Title : Hydroxymethylation in the SOCS3 gene-related DNA region mediates the longitudinal positive association of eating speed with the onset of type 2 diabetes in fraternal rather than identical male twins
Abstract:
Background: Eating speed is thought to be a novel risk factor for the development of diabetes. Our previous study reported that the DNA region related to the SOCS3 gene, which encodes suppressor of cytokine signaling 3 (SOCS3), was a primary candidate region differentially hydroxymethylated towards type 2 diabetes. However, it is unknown if hydroxymethylation in the SOCS3 gene-related DNA region is a novel pathophysiological pathway that links eating speed to the onset of type 2 diabetes.
Objectives: We aim to test this pathway using traditional epidemiological mediation analysis.
Method: Thirty-six white, male twin pairs [16 identical (MZ) and 20 fraternal (DZ) twin pairs] developed incident type 2 diabetes discordantly after exam 3 (1986-1987) through 2017 in the U.S. National Heart, Lung, and Blood Institute (NHLBI) Twin Study initiated in 1969-1973 (exam 1). These discordant twins were enrolled in this study if their DNA samples at exam 3 were available, and none of them had diabetes from exams 1 to 3. Subjects rated their response to the question “I eat rapidly even when there is plenty of time” on a 5-point reverse Likert scale (1=definitely true, 5= definitely false) at exam 2 (1981-1982). Buffy coat DNA samples were collected at exam 3. Incident type 2 diabetes was identified at exams 4, 5, and 6, or from the underlying cause of death through 2017. The SOCS3 gene-related DNA region was selected based on our previously published study. Hydroxymethylation was measured with the hMe-Seal-seq. Normalized reads as counts per million reads in the region were used. Exact conditional logistic regression was conducted to evaluate the association at a statistical significance level of 0.20 due to the limited sample size.

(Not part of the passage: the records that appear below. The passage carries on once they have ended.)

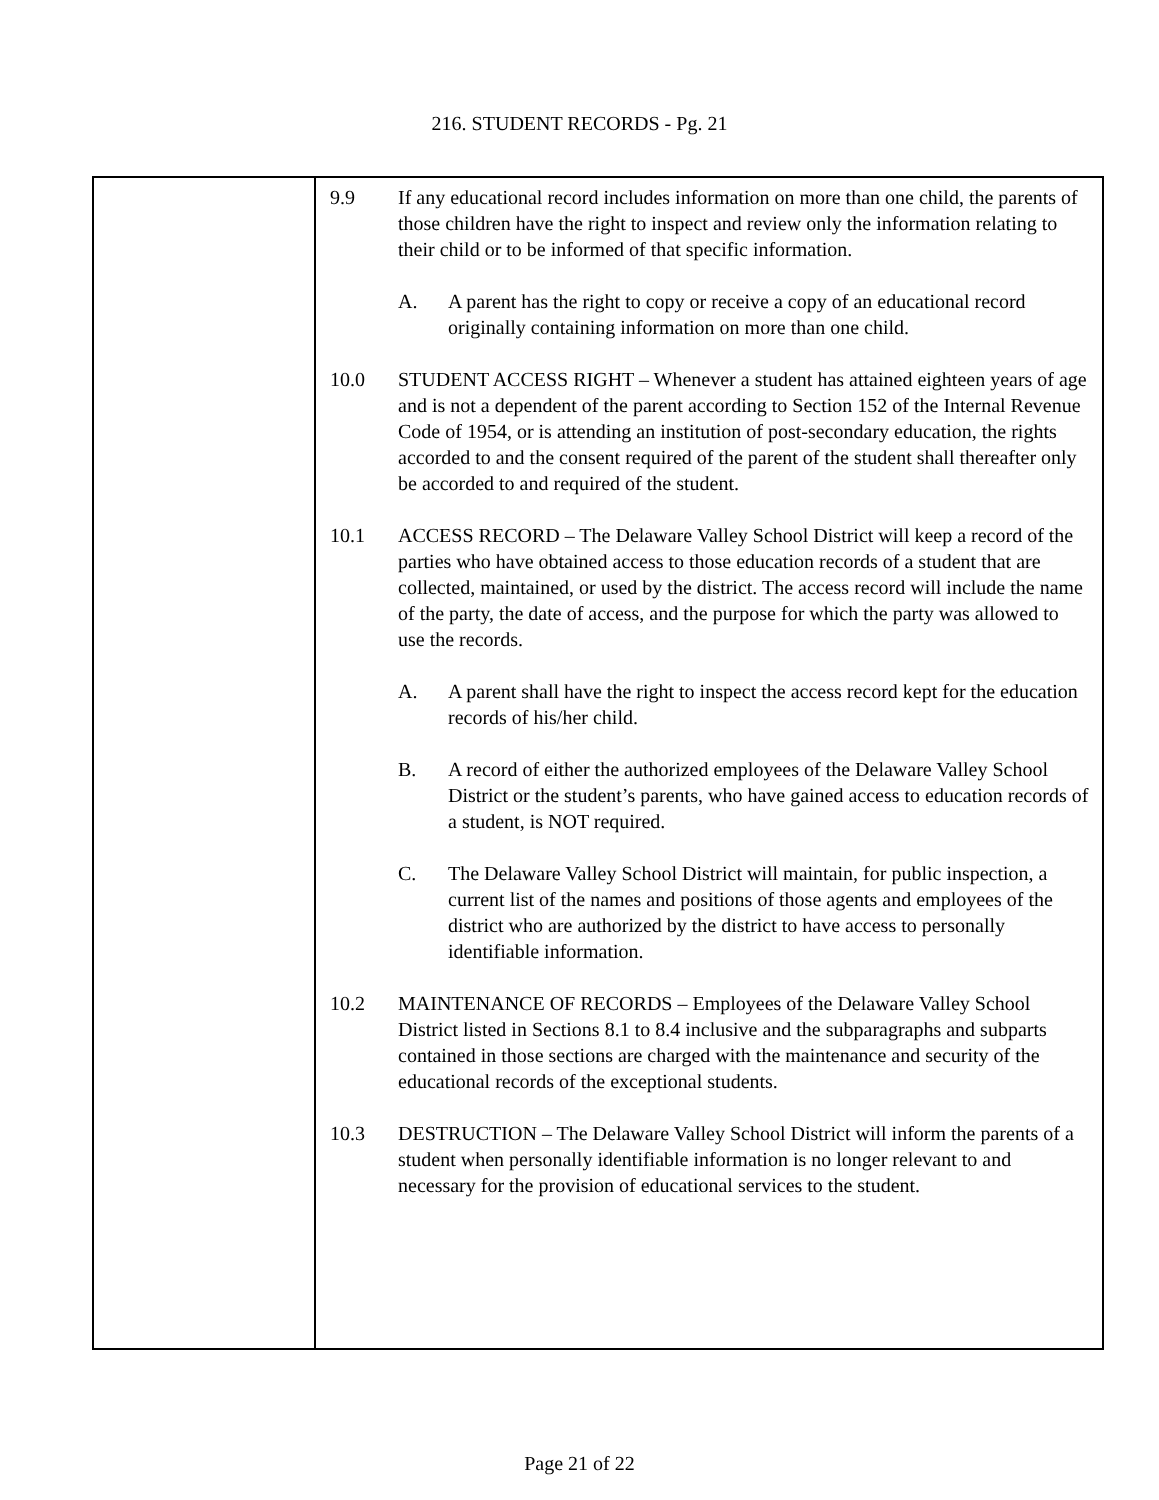216. STUDENT RECORDS - Pg. 21
9.9 If any educational record includes information on more than one child, the parents of those children have the right to inspect and review only the information relating to their child or to be informed of that specific information.
A. A parent has the right to copy or receive a copy of an educational record originally containing information on more than one child.
10.0 STUDENT ACCESS RIGHT – Whenever a student has attained eighteen years of age and is not a dependent of the parent according to Section 152 of the Internal Revenue Code of 1954, or is attending an institution of post-secondary education, the rights accorded to and the consent required of the parent of the student shall thereafter only be accorded to and required of the student.
10.1 ACCESS RECORD – The Delaware Valley School District will keep a record of the parties who have obtained access to those education records of a student that are collected, maintained, or used by the district. The access record will include the name of the party, the date of access, and the purpose for which the party was allowed to use the records.
A. A parent shall have the right to inspect the access record kept for the education records of his/her child.
B. A record of either the authorized employees of the Delaware Valley School District or the student’s parents, who have gained access to education records of a student, is NOT required.
C. The Delaware Valley School District will maintain, for public inspection, a current list of the names and positions of those agents and employees of the district who are authorized by the district to have access to personally identifiable information.
10.2 MAINTENANCE OF RECORDS – Employees of the Delaware Valley School District listed in Sections 8.1 to 8.4 inclusive and the subparagraphs and subparts contained in those sections are charged with the maintenance and security of the educational records of the exceptional students.
10.3 DESTRUCTION – The Delaware Valley School District will inform the parents of a student when personally identifiable information is no longer relevant to and necessary for the provision of educational services to the student.
Page 21 of 22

Results: The hazard ratio (HR) was 1.76 (80% CI 1.21-2.66, p=0.035) in the combined MZ and DZ sample, 1.38 (80% CI 0.80-2.52, p=0.53) in MZ that naturally controlled for 100% genetic factors and environmental factor shared between twins of a pair (aka common environment), and 2.37 (80% CI 1.24-5.67, p=0.046) in DZ pairs that naturally controlled for 50% genetic factors on average and common environment. Adding hydroxymethylation into the model reduced the regression coefficient by 54% in MZ and 11% in DZ pairs, and contributed 11% and 7% additional information, respectively.
Conclusion: Genetic factors modify and enhance the longitudinal positive association of eating speed with incident type 2 diabetes developed over 3 decades. Hydroxymethylation in the SOCS3 gene-related DNA region mediates the association in a temporal order.